Eddie’s Floor Show reminds us, once again, how expansive Condon’s musical vision was.  Wild Bill Davison, Pee Wee Russell, Brad Gowans, Dick Cary, Jack Lesberg, and George Wettling are strongly present — but so is Johnny Mercer.  And Sidney Bechet, Henry “Red” Allen, Mary Lou Williams, Teddy Hale, Thelma Carpenter,  Pearl Primus, and Lord Buckley having a fine time satirizing both himself and the proceedings (with a quite accurate Louis Armstrong impersonation).  This is not simply a formulaic group of musicians gathered to read through MUSKRAT RAMBLE once again.  I would have Mr. Condon celebrated as a man who embodied jazz — not simply a pale shadow of its former glories.  Some faithful JAZZ LIVES readers may have noted my attempt to revise history so that everyone appreciates Eddie Condon: I won’t give up until everyone does. 

But music speaks louder than . . . .

So here, thanks to Franz, is the music from November 16, 1948.  More important than Milton Berle, boxing, or wrestling.  In his generous desire to give us a true multi-media experience, Franz has also offered still photos and video clips of the relevant artists: the matchup isn’t always perfect, but his efforts are a gift to us all. 

I AIN’T GONNA GIVE NOBODY NONE OF MY JELLY ROLL into HAPPY BIRTHDAY — vocal by Johnny Mercer, who was quite a singer:

CARAVAN — a feature for Mary Lou Williams:

JUST ONE OF THOSE THINGS — featuring Sidney Bechet and the rhythm section:

CONGO DRUMS — perhaps hard to visualize Pearl Primus capering around the small screen, but she loved to dance to jazz accompaniment (there’s a picture of her at Gjon Mili’s 1943 jam session, where she is dancing, barefoot, to a little band playing HONEYSUCKLE ROSE . . . the little band is made up of Teddy Wilson, Bobby Hackett, Lou McGarity, Edmond Hall, Johnny Williams, and Sidney Catlett — a pretty fine pickup group!):

For me, what follows is the prize of the session — a new song for Henry “Red” Allen to sing, the rather tough-minded love ballad (after a fashion), I TOLD YA I LOVE YOU, NOW GET OUT (a song composed by the Soft Winds — John Frigo, Lou Carter, and Herb Ellis):

I don’t know whether having dancers on the show was Eddie’s idea or not, but someone understood that television was a visual medium — and while a band could play for an hour on radio, viewers needed other kinds of stimulation to keep their attention: hence a BLUES played as background for the brilliant tap-dancing of Teddy Hale:

A tribute to Louis by Wild Bill Davison, I’M CONFESSIN’:

And a neat combination of Johnny Mercer (whose lyrics we hear) and Thelma Carpenter on COME RAIN OR COME SHINE:

What a bonanza — thanks to Eddie, his friends, and to Franz Hoffmann.
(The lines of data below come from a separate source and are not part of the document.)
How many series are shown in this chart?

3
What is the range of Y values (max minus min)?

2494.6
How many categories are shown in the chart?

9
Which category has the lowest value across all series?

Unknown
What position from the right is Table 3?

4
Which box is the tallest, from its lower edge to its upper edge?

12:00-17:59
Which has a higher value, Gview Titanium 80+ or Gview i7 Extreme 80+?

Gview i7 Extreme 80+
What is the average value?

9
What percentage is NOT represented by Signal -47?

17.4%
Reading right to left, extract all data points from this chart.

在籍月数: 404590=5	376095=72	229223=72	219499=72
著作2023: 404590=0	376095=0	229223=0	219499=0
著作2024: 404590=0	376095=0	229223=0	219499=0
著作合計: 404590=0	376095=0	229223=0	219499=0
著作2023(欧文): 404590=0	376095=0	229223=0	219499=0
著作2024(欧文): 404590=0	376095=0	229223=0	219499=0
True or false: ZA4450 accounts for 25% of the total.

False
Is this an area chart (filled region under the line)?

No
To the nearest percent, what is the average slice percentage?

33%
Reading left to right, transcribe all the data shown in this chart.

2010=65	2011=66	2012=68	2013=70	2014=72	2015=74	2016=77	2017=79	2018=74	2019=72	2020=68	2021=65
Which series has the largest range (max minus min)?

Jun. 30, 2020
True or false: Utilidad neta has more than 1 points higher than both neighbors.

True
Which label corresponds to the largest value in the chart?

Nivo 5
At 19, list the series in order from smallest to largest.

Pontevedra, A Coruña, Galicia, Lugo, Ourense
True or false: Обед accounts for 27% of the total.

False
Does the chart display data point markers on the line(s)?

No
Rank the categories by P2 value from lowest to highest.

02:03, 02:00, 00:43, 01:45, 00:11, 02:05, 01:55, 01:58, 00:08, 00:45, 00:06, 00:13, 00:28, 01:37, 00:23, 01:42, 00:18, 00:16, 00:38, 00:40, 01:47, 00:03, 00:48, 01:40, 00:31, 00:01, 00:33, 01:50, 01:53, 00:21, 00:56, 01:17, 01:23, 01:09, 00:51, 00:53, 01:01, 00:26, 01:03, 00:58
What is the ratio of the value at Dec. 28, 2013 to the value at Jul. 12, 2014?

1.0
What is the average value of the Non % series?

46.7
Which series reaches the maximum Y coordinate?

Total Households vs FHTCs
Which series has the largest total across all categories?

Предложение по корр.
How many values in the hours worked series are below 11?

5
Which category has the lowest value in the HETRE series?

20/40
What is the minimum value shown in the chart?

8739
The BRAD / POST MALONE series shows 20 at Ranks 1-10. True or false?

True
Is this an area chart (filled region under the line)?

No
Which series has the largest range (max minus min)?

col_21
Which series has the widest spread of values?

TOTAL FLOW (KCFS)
*I believe the yearning for the kinescopes of this television show will forever be unsatisfied: the details are not appropriate here, but the primary kinescopes no longer exist.  One may, of course, imagine a jazz fan with a sound film camera aiming it at the television screen — but the combination of happy events that would have made this possible in 1948 is frankly unlikely.  Better to treasure what we have!